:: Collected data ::
- - - -
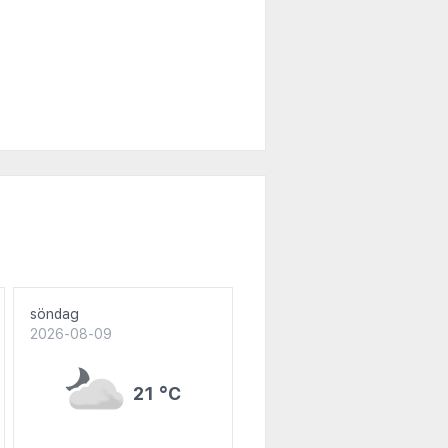
söndag
2026-08-09
21 °C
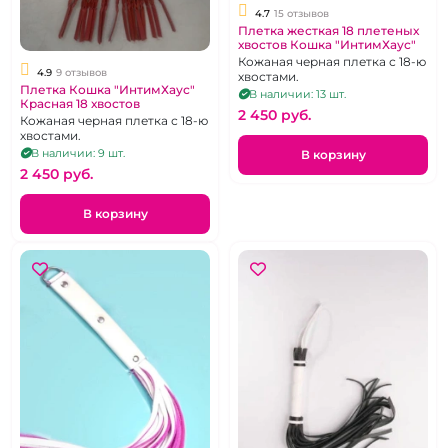
4.7
15 отзывов
Плетка жесткая 18 плетеных
хвостов Кошка "ИнтимХаус"
Кожаная черная плетка с 18-ю
4.9
9 отзывов
хвостами.
Плетка Кошка "ИнтимХаус"
В наличии: 13 шт.
Красная 18 хвостов
2 450 pуб.
Кожаная черная плетка с 18-ю
хвостами.
В наличии: 9 шт.
В корзину
2 450 pуб.
В корзину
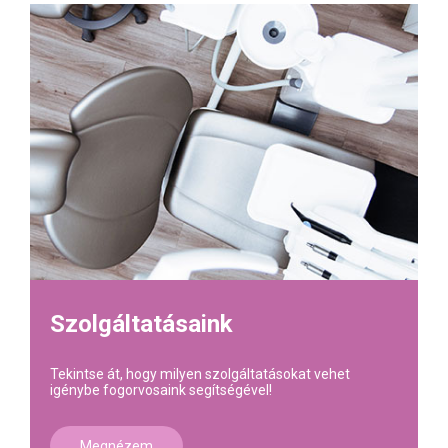
Szolgáltatásaink
Tekintse át, hogy milyen szolgáltatásokat vehet
igénybe fogorvosaink segítségével!
Megnézem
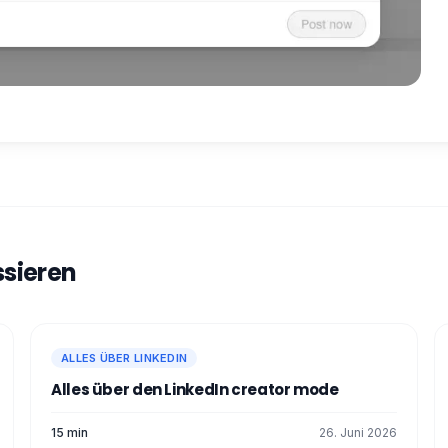
ssieren
ALLES ÜBER LINKEDIN
Alles über den LinkedIn creator mode
15 min
26. Juni 2026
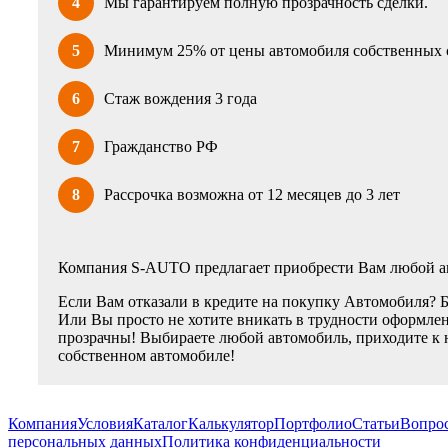
4
Мы гарантируем полную прозрачность сделки.
5
Минимум 25% от цены автомобиля собственных 
6
Стаж вождения 3 года
7
Гражданство РФ
8
Рассрочка возможна от 12 месяцев до 3 лет
Компания S-AUTO предлагает приобрести Вам любой ав
Если Вам отказали в кредите на покупку Автомобиля? 
Или Вы просто не хотите вникать в трудности оформлен
прозрачны! Выбираете любой автомобиль, приходите к 
собственном автомобиле!
Компания
Условия
Каталог
Калькулятор
Портфолио
Статьи
Вопрос
персональных данных
Политика конфиденциальности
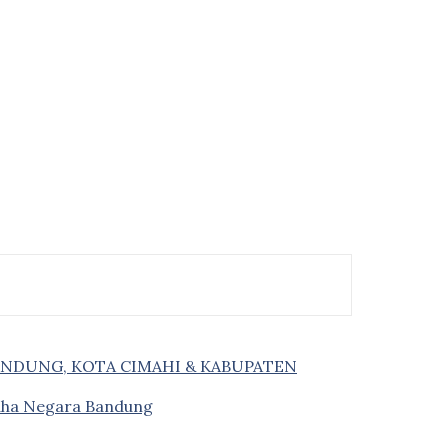
ANDUNG, KOTA CIMAHI & KABUPATEN
saha Negara Bandung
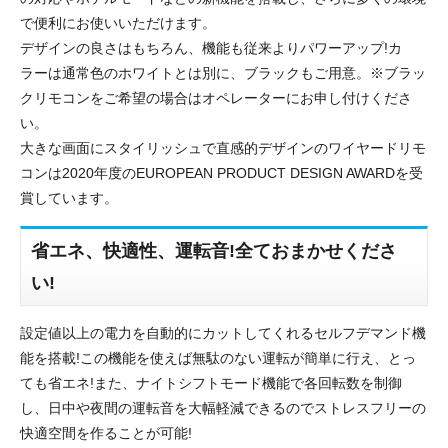
で便利にお使いいただけます。
デザインの良さはもちろん、機能も従来よりパワーアップ!カ
ラーは通常色のホワイトとは別に、ブラックもご用意。※ブラッ
クリモコンをご希望の場合はオペレーターにお申し付けくださ
い。
大きな画面にスタイリッシュで直感的デザインのワイヤードリモ
コンは2020年度のEUROPEAN PRODUCT DESIGN AWARDを受
賞しています。
省エネ、快適性、運転音!全ておまかせくださ
い!
設定値以上の電力を自動的にカットしてくれるセルフデマンド機
能を搭載!この機能を使えば無駄のない運転が簡単に行え、とっ
ても省エネ!また、ナイトシフトモード機能で各回転数を制御
し、日中や夜間の運転音を大幅軽減できるのでストレスフリーの
快適空間を作ることが可能!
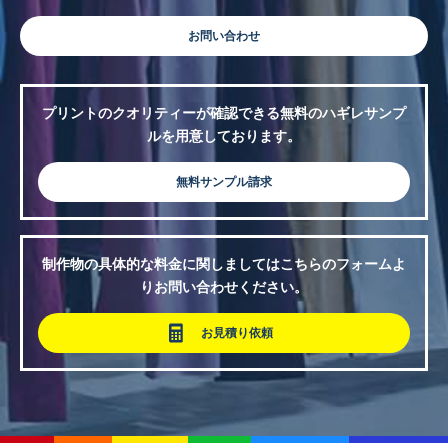
お問い合わせ
プリントのクオリティーが確認できる無料のハギレサンプ
ルを用意しております。
無料サンプル請求
制作物の具体的な料金に関しましてはこちらのフォームよ
りお問い合わせください。
お見積り依頼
- - - -
:: Instructions to follow ::
Return the data above unchanged. Pictures are not part of the copy.

:: Written answer ::
söndag
2026-08-09
21 °C
4.7
15 отзывов
Плетка жесткая 18 плетеных
хвостов Кошка "ИнтимХаус"
Кожаная черная плетка с 18-ю
4.9
9 отзывов
хвостами.
Плетка Кошка "ИнтимХаус"
В наличии: 13 шт.
Красная 18 хвостов
2 450 pуб.
Кожаная черная плетка с 18-ю
хвостами.
В наличии: 9 шт.
В корзину
2 450 pуб.
В корзину
Szolgáltatásaink
Tekintse át, hogy milyen szolgáltatásokat vehet
igénybe fogorvosaink segítségével!
Megnézem
ssieren
ALLES ÜBER LINKEDIN
Alles über den LinkedIn creator mode
15 min
26. Juni 2026
4
Мы гарантируем полную прозрачность сделки.
5
Минимум 25% от цены автомобиля собственных 
6
Стаж вождения 3 года
7
Гражданство РФ
8
Рассрочка возможна от 12 месяцев до 3 лет
Компания S-AUTO предлагает приобрести Вам любой ав
Если Вам отказали в кредите на покупку Автомобиля? 
Или Вы просто не хотите вникать в трудности оформлен
прозрачны! Выбираете любой автомобиль, приходите к 
собственном автомобиле!
Компания
Условия
Каталог
Калькулятор
Портфолио
Статьи
Вопрос
персональных данных
Политика конфиденциальности
ANDUNG, KOTA CIMAHI & KABUPATEN
saha Negara Bandung
で便利にお使いいただけます。
デザインの良さはもちろん、機能も従来よりパワーアップ!カ
ラーは通常色のホワイトとは別に、ブラックもご用意。※ブラッ
クリモコンをご希望の場合はオペレーターにお申し付けくださ
い。
大きな画面にスタイリッシュで直感的デザインのワイヤードリモ
コンは2020年度のEUROPEAN PRODUCT DESIGN AWARDを受
賞しています。
省エネ、快適性、運転音!全ておまかせくださ
い!
設定値以上の電力を自動的にカットしてくれるセルフデマンド機
能を搭載!この機能を使えば無駄のない運転が簡単に行え、とっ
ても省エネ!また、ナイトシフトモード機能で各回転数を制御
し、日中や夜間の運転音を大幅軽減できるのでストレスフリーの
快適空間を作ることが可能!
お問い合わせ
プリントのクオリティーが確認できる無料のハギレサンプ
ルを用意しております。
無料サンプル請求
制作物の具体的な料金に関しましてはこちらのフォームよ
りお問い合わせください。
お見積り依頼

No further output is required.